The FileHold Service Oriented Architecture supports a broad spectrum of deployment scenarios It can be installed on one, two or any number of servers to satisfy the most demanding, high traffic and mission critical applications. Each web service (subsystem) can be installed on a separate server or server farm.
SOA allows for easy adaptation to an existing customer's datacenter deployment scenario. For example it is possible to use an existing instance of SQLServer residing on customer's servers and at the same time install Document Repository on another server that might be used to store sensitive data (files).
The FileHold architecture provides for an elegant and easy to implement extensibility paradigm. This secure web service calls interface is available to our professional services team to provide customization services when needed. A new subsystem, such as a custom rules based document importation and filing engine, can be added easily and inexpensively, using the web service interfaces which are relevant to the task. There is no need to understand the details and complexity of other modules and subsystems.
It is also easy for our consultant partners and our customer's to extend and/or amend FileHold's functionality; and to integrate FileHold with the existing enterprise productivity applications. The web services API exposes, in a secure way, functionality to create library objects (cabinets, folders or document schemas), associate documents being added with metadata schema and values; and/or manage library object memberships.
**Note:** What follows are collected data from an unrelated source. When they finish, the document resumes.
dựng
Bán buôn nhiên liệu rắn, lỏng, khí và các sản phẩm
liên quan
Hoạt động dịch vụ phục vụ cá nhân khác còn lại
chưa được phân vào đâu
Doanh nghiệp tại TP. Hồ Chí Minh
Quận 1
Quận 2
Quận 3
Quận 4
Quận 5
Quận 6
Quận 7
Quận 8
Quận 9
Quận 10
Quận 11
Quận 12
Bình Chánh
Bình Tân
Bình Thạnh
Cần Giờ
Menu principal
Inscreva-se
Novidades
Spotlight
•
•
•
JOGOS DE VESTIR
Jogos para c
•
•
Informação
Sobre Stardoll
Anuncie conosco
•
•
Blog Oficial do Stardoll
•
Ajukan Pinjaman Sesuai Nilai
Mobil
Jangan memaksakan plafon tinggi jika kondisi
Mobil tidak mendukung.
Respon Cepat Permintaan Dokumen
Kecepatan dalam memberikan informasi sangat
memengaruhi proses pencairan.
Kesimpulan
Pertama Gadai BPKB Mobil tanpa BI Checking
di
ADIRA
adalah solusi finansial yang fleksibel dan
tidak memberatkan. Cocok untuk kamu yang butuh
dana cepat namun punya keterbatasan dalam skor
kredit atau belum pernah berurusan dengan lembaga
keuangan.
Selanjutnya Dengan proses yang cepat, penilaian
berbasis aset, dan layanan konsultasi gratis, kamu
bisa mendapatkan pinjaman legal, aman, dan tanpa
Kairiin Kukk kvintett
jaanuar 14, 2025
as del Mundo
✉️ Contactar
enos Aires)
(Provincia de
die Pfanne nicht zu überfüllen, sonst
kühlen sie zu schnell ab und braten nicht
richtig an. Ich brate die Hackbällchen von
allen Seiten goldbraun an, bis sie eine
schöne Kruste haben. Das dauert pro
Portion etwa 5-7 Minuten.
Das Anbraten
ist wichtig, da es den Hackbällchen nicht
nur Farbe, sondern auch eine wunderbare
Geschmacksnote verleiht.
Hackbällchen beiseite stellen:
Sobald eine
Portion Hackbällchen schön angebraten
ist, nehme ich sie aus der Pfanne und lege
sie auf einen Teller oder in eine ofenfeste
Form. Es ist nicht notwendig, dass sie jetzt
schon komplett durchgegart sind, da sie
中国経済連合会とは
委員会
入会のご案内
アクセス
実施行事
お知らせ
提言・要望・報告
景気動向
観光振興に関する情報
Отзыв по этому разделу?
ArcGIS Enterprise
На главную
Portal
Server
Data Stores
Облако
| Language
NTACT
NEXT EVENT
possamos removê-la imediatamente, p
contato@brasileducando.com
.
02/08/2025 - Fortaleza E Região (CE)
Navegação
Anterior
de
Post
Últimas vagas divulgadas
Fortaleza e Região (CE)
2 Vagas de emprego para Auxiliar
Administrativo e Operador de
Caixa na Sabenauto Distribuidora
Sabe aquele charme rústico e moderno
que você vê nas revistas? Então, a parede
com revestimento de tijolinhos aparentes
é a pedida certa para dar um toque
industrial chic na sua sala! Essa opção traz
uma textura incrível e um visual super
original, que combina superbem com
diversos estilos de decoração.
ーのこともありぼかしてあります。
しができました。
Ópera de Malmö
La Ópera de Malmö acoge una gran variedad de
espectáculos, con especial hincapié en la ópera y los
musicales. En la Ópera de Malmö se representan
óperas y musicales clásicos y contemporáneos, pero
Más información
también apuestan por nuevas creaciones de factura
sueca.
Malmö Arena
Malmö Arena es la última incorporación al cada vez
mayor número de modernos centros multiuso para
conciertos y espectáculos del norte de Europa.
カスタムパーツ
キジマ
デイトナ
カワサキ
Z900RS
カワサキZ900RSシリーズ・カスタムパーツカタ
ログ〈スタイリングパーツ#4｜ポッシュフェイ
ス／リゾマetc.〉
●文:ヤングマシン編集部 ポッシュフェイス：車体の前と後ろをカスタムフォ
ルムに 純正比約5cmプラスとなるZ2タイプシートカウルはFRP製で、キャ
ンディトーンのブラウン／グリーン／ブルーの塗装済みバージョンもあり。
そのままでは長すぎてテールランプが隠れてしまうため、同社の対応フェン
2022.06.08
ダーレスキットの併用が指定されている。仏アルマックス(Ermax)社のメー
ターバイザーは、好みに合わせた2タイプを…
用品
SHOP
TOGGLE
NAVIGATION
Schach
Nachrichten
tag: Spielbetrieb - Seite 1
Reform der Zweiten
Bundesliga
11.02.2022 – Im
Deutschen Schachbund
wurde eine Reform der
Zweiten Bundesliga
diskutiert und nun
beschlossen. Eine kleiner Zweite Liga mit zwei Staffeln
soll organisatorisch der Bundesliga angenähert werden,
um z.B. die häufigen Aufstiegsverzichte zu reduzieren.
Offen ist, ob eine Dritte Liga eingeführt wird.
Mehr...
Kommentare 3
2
FileHold's subsystems can be re-used by other web-service aware applications and provide enterprise or departments wide functionality to eliminate functional redundancies. As an example; our Microsoft's Active Directory Application Mode (ADAM) and Authorization Manger (AzMan) based User & Role Management Subsystem could be used as a single sign-on authentication store for other enterprise applications. The Active Directory object synchronization and local (non-AD) user creation capabilities could, in some cases, provide the right solutions to the multifaceted users-to-applications relationship dilemma.
Service Oriented Architecture raises the benefits of Object Oriented development to another level. By exposing services the web service provider completely shelters users from the details of service requests and processing details.
By adhering to the four tenets of the true Service Oriented Architecture paradigm:
The FileHold product development team is able to dramatically shorten software development cycle and deliver subsequent releases of FileHold Document Management System in record times.